* _The problem_
Print the passage of the forum thread on Questrade dividends word for word, starting at "## londoncalling" and ending at "some great members.".

* _Document excerpt_
Segment Open

That was a beautiful article I read in a while. Thanks for sharing. I am going to keep Bruce Flatt’s name in my mind.


----------



## Moneytoo

humble_pie said:


> you'll note that the company is specifying "registered shareholders."
> 
> no company can control how brokers handle dividends for shares that are held in street. These days, nearly all shares are held at brokers in street form. Certainly RRSP shares in particular are always held by a broker as trustee, never by the beneficiary in registered form.
> 
> ...


Thank you, HP, for such a detailed reply!  I called Questrade this morning on the way to work, and the representative assured me that the USD dividends of any Canadian stock will be paid in USD in both our RRSPs (where we have Currency settlement set to "Currency of transaction") I recently bought MG for my husband and BPY.UN for myself, and just entered a limit order for BAM.A, so will be keeping an eye on them (but thank you for reminding me that I can just journal the interlisted stocks to USD if for whatever reason the dividends are converted!)

As for POT, I have it in my TFSA (where Currency settlement is set to "CAD" - as I didn't plan to have any USD holdings there) I'm pretty sure the dividends are converted to CAD at the spot rate without any additional charges, but I'll double-check with the next dividend. I have enough shares for a DRIP, so don't mind the conversion (especially at higher rates ) But with the other 3 stocks I won't have enough shares to DRIP them, so would rather collect dividends in USD - and reinvest in US ETFs...


----------



## londoncalling

I am with Questrade and originally bought POT in C$. After learning about the currency skimming for forex I journaled over to POT in US$. Every divvy since has been paid in US$ and the shares have never reverted. Just another example of how CMF has increased my returns because of the wisdom and advocacy of some great members.

Segment Closed

* _The data_

Segment Open

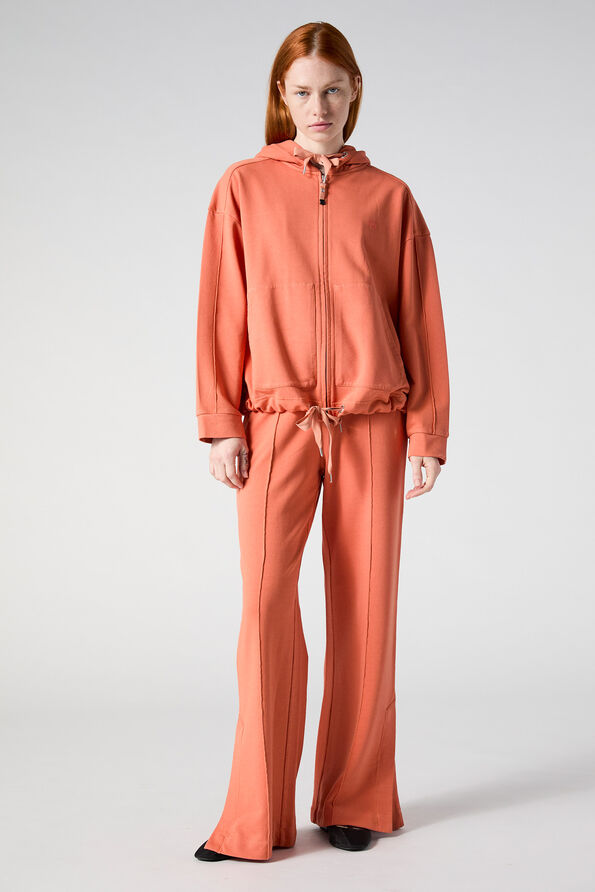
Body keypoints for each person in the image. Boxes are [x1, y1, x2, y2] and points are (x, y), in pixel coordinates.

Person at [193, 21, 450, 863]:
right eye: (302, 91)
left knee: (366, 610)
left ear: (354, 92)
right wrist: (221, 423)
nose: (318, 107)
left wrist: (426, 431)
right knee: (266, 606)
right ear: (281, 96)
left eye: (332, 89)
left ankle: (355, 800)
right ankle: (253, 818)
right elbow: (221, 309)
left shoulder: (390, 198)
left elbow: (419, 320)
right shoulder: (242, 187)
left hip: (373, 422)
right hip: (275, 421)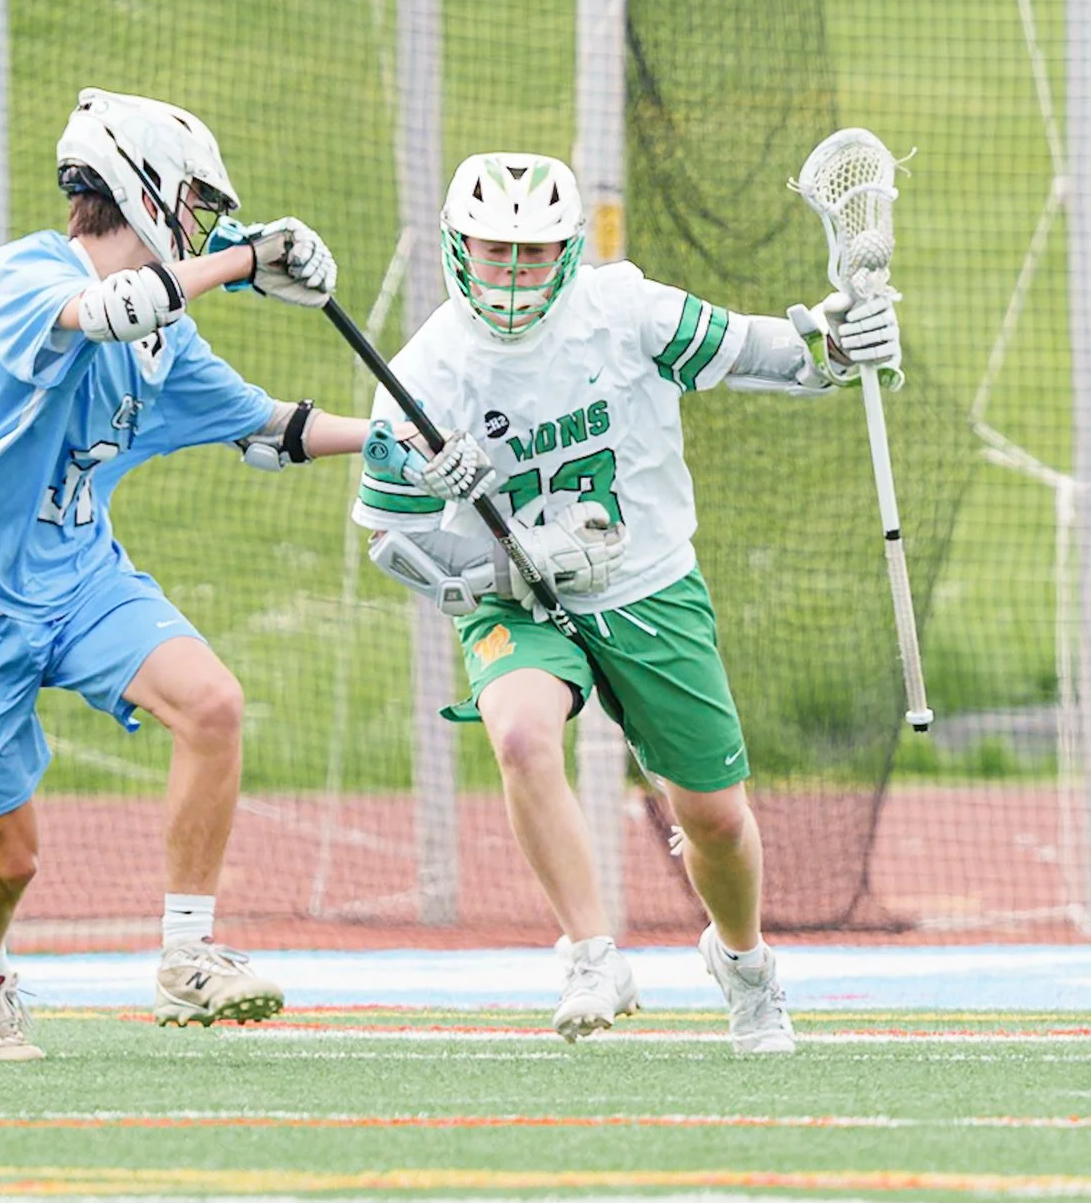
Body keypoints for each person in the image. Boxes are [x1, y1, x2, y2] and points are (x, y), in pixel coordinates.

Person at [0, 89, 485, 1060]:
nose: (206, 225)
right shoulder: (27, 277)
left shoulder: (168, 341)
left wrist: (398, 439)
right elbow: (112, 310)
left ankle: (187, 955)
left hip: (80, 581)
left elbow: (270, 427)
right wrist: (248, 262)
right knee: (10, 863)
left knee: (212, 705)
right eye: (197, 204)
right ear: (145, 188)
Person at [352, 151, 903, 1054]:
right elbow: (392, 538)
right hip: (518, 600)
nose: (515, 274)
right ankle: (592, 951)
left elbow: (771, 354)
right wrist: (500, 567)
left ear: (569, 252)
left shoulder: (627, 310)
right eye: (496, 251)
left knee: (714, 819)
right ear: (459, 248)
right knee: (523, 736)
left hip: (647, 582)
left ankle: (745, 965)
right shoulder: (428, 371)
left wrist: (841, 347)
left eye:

Segment Closed

* _Response to this task_
## londoncalling

I am with Questrade and originally bought POT in C$. After learning about the currency skimming for forex I journaled over to POT in US$. Every divvy since has been paid in US$ and the shares have never reverted. Just another example of how CMF has increased my returns because of the wisdom and advocacy of some great members.